Most metals and compounds found in electronic semiconductors are harmful to the environment when disposed of improperly. This can create defects in living organisms, causing inflammation and even cancer. Mercury poisoning, for example, can cause abdominal pains and vomiting, while arsenic poisoning is lethal. Lead adversely affects the nervous system and can cause amnesia.
At the moment, however, there is yet to be a comprehensive study conducted in Vietnam on workplace safety and hygiene in the electronics industry or programs to raise awareness about the negative effects on human health and the environment, according to Vietnam Recycles, a program on electronic waste recycling conducted by HP and Apple in Vietnam.
Brands have taken action on the matter to express their commitment to corporate social responsibility. Leading this in Vietnam are HP and Apple with Vietnam Recycles programs, which started in April in Ho Chi Minh City and collected 320 kg of waste, and in late September in Hanoi. “We are working with the government and partners to determine what the best approach is for all stakeholders in order to ensure that waste from electronics is managed in an environmentally-sound manner,” said Ms. Monina de Vera-Jacob, SEA Environmental Manager at HP Asia Pacific.
Other brands have also been environmentally responsible. Dell has a more private approach, with customers needing only to call and it will come collect their electronic waste for recycling. “Our goods follow high standards by using environmental materials and the end-life products are returned to our factory in China for recycling,” according to ASUS.
The government has approved Decision No. 16 on waste recycling, including electronic waste, which will take effect on July 1 2016. Brands must commit to recycling, which pushes up costs. According to Ms. de Vera-Jacob, many companies in Vietnam feel that they are not required to take responsibility at the moment because of the cost, but when the Decision comes into effect they will have to follow it. Agreeing with the policy, Mr. Tri from Digiworld said: “This is the right decision, as electronic waste has many negative impacts on life so it is necessary to handle waste properly and produce more environmentally-friendly products.”

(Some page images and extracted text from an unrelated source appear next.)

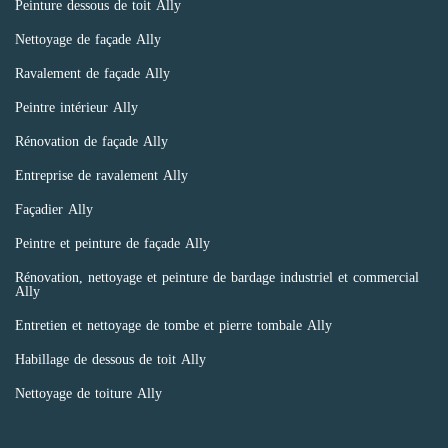
Peinture dessous de toit Ally
Nettoyage de façade Ally
Ravalement de façade Ally
Peintre intérieur Ally
Rénovation de façade Ally
Entreprise de ravalement Ally
Façadier Ally
Peintre et peinture de façade Ally
Rénovation, nettoyage et peinture de bardage industriel et commercial
Ally
Entretien et nettoyage de tombe et pierre tombale Ally
Habillage de dessous de toit Ally
Nettoyage de toiture Ally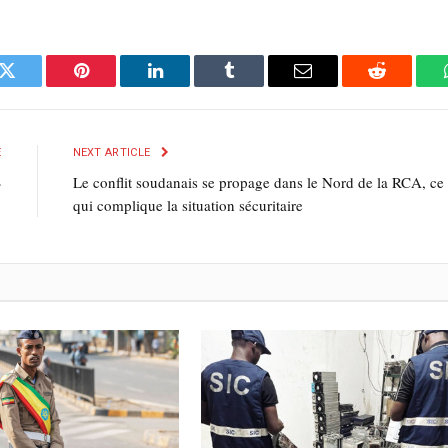
k
Twitter
Pinterest
LinkedIn
Tumblr
E-
Reddit
mail
E
NEXT ARTICLE
»
Le conflit soudanais se propage dans le Nord de la RCA, ce
qui complique la situation sécuritaire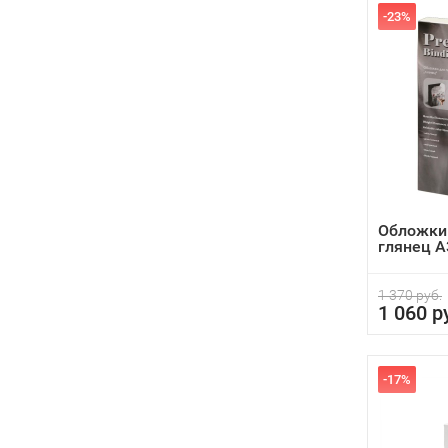
-23%
Обложки
глянец А
1 370 руб.
1 060 р
-17%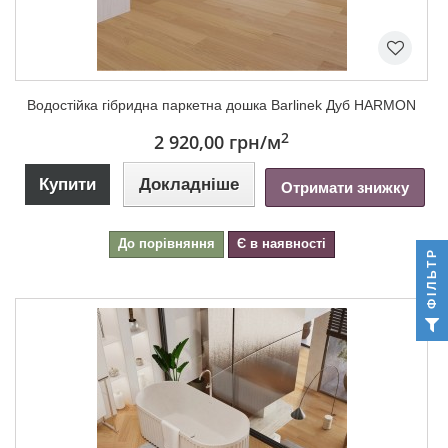
Водостійка гібридна паркетна дошка Barlinek Дуб HARMON
2
2 920,00 грн
/м
Купити
Докладніше
Отримати знижку
До порівняння
Є в наявності
ФІЛЬТР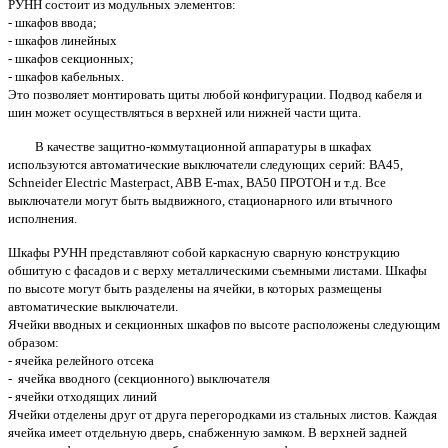
РУНН состоит из модульных элементов:
- шкафов ввода;
- шкафов линейных
- шкафов секционных;
- шкафов кабельных.
Это позволяет монтировать щиты любой конфигурации. Подвод кабеля и
шин может осуществляться в верхней или нижней части щита.
В качестве защитно-коммутационной аппаратуры в шкафах
используются автоматические выключатели следующих серий: ВА45,
Schneider Electric Masterpact, ABB E-max, ВА50 ПРОТОН и т.д. Все
выключатели могут быть выдвижного, стационарного или втычного
исполнения.
Шкафы РУНН представляют собой каркасную сварную конструкцию
обшитую с фасадов и с верху металлическими съемными листами. Шкафы
по высоте могут быть разделены на ячейки, в которых размещены
автоматические выключатели.
Ячейки вводных и секционных шкафов по высоте расположены следующим
образом:
- ячейка релейного отсека
- ячейка вводного (секционного) выключателя
- ячейки отходящих линий
Ячейки отделены друг от друга перегородками из стальных листов. Каждая
ячейка имеет отдельную дверь, снабженную замком. В верхней задней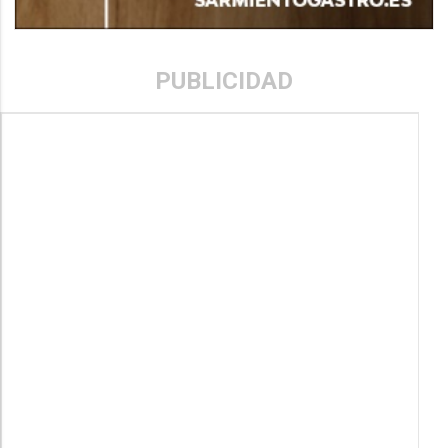
PUBLICIDAD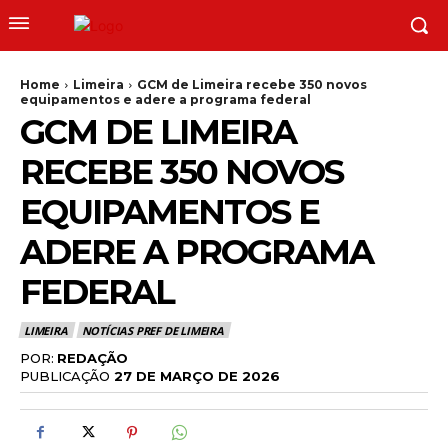
Home
Limeira
GCM de Limeira recebe 350 novos
equipamentos e adere a programa federal
GCM DE LIMEIRA
RECEBE 350 NOVOS
EQUIPAMENTOS E
ADERE A PROGRAMA
FEDERAL
LIMEIRA
NOTÍCIAS PREF DE LIMEIRA
POR:
REDAÇÃO
PUBLICAÇÃO
27 DE MARÇO DE 2026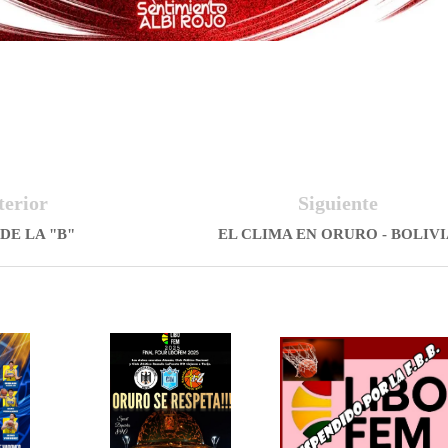
terior
Siguiente
DE LA "B"
EL CLIMA EN ORURO - BOLIV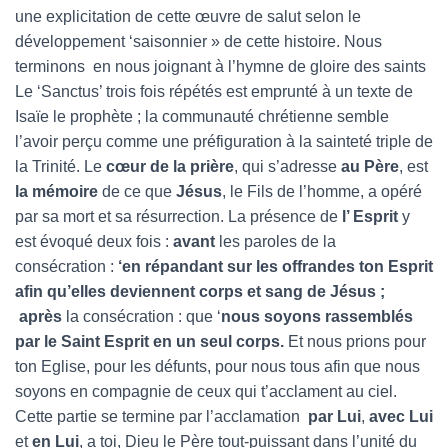
une explicitation de cette œuvre de salut selon le
développement ‘saisonnier » de cette histoire. Nous
terminons en nous joignant à l’hymne de gloire des saints
Le ‘Sanctus’ trois fois répétés est emprunté à un texte de
Isaïe le prophète ; la communauté chrétienne semble
l’avoir perçu comme une préfiguration à la sainteté triple de
la Trinité. Le
cœur de la prière
, qui s’adresse
au Père
, est
la mémoire
de ce que
Jésus
, le Fils de l’homme, a opéré
par sa mort et sa résurrection. La présence de
l’ Esprit
y
est évoqué deux fois :
avant
les paroles de la
consécration :
‘en répandant sur les offrandes ton Esprit
afin qu’elles deviennent corps et sang de Jésus ;
après
la consécration : que ‘
nous soyons rassemblés
par le Saint Esprit en un seul corps.
Et nous prions pour
ton Eglise, pour les défunts, pour nous tous afin que nous
soyons en compagnie de ceux qui t’acclament au ciel.
Cette partie se termine par l’acclamation
par Lui
,
avec Lui
et
en Lui
, a toi, Dieu le Père tout-puissant dans l’unité du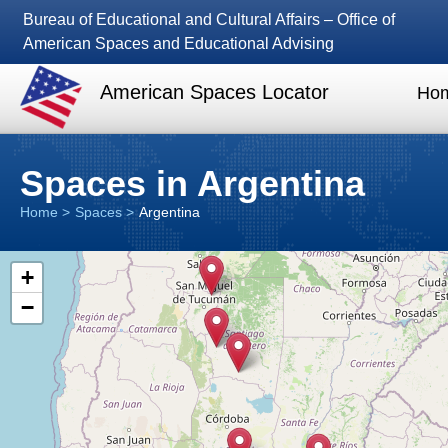
Bureau of Educational and Cultural Affairs – Office of
American Spaces and Educational Advising
American Spaces Locator
Ho
Spaces in Argentina
Home
Spaces
Argentina
+
−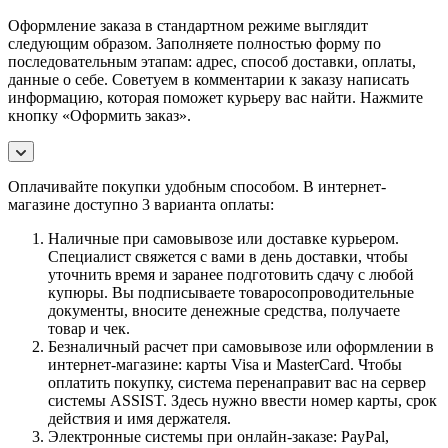
Оформление заказа в стандартном режиме выглядит
следующим образом. Заполняете полностью форму по
последовательным этапам: адрес, способ доставки, оплаты,
данные о себе. Советуем в комментарии к заказу написать
информацию, которая поможет курьеру вас найти. Нажмите
кнопку «Оформить заказ».
Оплачивайте покупки удобным способом. В интернет-
магазине доступно 3 варианта оплаты:
Наличные при самовывозе или доставке курьером.
Специалист свяжется с вами в день доставки, чтобы
уточнить время и заранее подготовить сдачу с любой
купюры. Вы подписываете товаросопроводительные
документы, вносите денежные средства, получаете
товар и чек.
Безналичный расчет при самовывозе или оформлении в
интернет-магазине: карты Visa и MasterCard. Чтобы
оплатить покупку, система перенаправит вас на сервер
системы ASSIST. Здесь нужно ввести номер карты, срок
действия и имя держателя.
Электронные системы при онлайн-заказе: PayPal,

Ms. de Vera-Jacob said that, in many European countries, laws on handling electronics waste have been in effect for 25 years. “Manufacturers have a quota - for example if they sell 100 products they have to collect 40 per cent of old and broken products,” she said. As this puts a huge cost on manufacturers, it took them 25 years to go from 0 per cent to the 40 per cent, she said. So it certainly won’t happen overnight in Vietnam.

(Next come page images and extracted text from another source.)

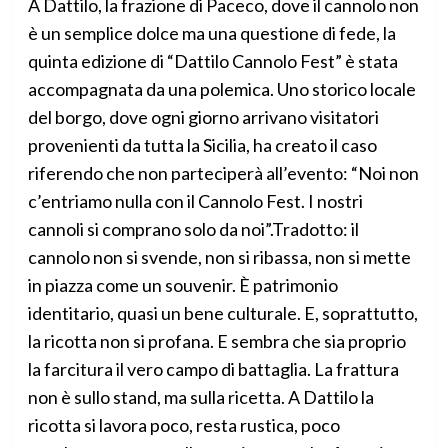
A Dattilo, la frazione di Paceco, dove il cannolo non
è un semplice dolce ma una questione di fede, la
quinta edizione di “Dattilo Cannolo Fest” è stata
accompagnata da una polemica. Uno storico locale
del borgo, dove ogni giorno arrivano visitatori
provenienti da tutta la Sicilia, ha creato il caso
riferendo che non parteciperà all’evento: “Noi non
c’entriamo nulla con il Cannolo Fest. I nostri
cannoli si comprano solo da noi”.Tradotto: il
cannolo non si svende, non si ribassa, non si mette
in piazza come un souvenir. È patrimonio
identitario, quasi un bene culturale. E, soprattutto,
la ricotta non si profana. E sembra che sia proprio
la farcitura il vero campo di battaglia. La frattura
non è sullo stand, ma sulla ricetta. A Dattilo la
ricotta si lavora poco, resta rustica, poco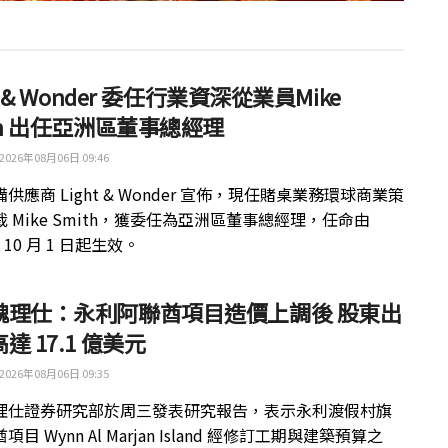
ht & Wonder 委任行業資深從業員Mike
th 出任亞洲區董事總經理
2026年08月06日 09:46
供應商 Light & Wonder 宣佈，現任賭桌業務環球商業策
 Mike Smith，獲委任為亞洲區董事總經理，任命由
年 10 月 1 日起生效。
魏理仕：永利阿聯酋項目造價上調後 股東出
達 17.1 億美元
2026年08月06日 09:35
理仕證券研究部於周三發表研究報告，表示永利渡假村旗
目 Wynn Al Marjan Island 經修訂工期與建築預算之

Unauthorized stores, meanwhile, are completely outside the reach of any such policy. One store owner said he had no idea about the policy and since his products are not from an authorized supply chain it won’t affect his business. Brands will have to consider the additional costs from July 2016, and if they choose to increase their prices or service charges they will be at a disadvantage in competing against these unauthorized retailers.

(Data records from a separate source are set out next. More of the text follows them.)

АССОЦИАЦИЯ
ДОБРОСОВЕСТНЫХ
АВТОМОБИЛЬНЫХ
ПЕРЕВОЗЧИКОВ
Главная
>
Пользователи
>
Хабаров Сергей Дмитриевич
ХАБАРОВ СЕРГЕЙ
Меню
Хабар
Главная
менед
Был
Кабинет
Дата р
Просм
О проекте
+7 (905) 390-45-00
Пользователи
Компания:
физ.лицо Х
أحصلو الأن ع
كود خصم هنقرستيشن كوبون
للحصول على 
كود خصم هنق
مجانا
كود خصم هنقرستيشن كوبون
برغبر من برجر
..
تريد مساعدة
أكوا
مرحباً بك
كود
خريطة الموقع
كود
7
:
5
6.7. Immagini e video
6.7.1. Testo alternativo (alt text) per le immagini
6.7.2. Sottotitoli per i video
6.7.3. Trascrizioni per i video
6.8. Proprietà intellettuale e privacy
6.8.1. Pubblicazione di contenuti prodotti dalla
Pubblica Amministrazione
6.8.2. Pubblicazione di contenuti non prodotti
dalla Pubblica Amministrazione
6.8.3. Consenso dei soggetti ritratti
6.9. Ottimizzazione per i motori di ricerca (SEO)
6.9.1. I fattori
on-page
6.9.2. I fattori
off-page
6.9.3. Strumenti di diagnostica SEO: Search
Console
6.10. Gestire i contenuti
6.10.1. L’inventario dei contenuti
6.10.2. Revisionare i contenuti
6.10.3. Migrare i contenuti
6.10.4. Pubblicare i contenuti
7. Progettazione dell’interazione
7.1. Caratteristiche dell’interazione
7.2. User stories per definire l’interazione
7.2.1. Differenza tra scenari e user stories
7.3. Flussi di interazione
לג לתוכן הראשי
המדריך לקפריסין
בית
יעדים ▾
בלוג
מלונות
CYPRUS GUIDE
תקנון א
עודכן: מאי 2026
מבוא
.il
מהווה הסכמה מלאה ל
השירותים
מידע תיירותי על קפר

As for customers, many people doubt that the recycling of electronic waste will succeed as Vietnamese people have low incomes and many will happily sell their old and broken products to either unauthorized stores or trash collectors. Ms. de Vera-Jacob said that this is not just a problem for a developing country like Vietnam. In countries like Singapore people also want to sell their waste for a few dollars. “The level of public awareness regarding electronics waste in Vietnam is very limited,” she added.
The problems brought about by unauthorized supply chain sand uncontrollable waste will continue until all involved pay greater attention to the matter. But few people make the connection between the economy and the environment.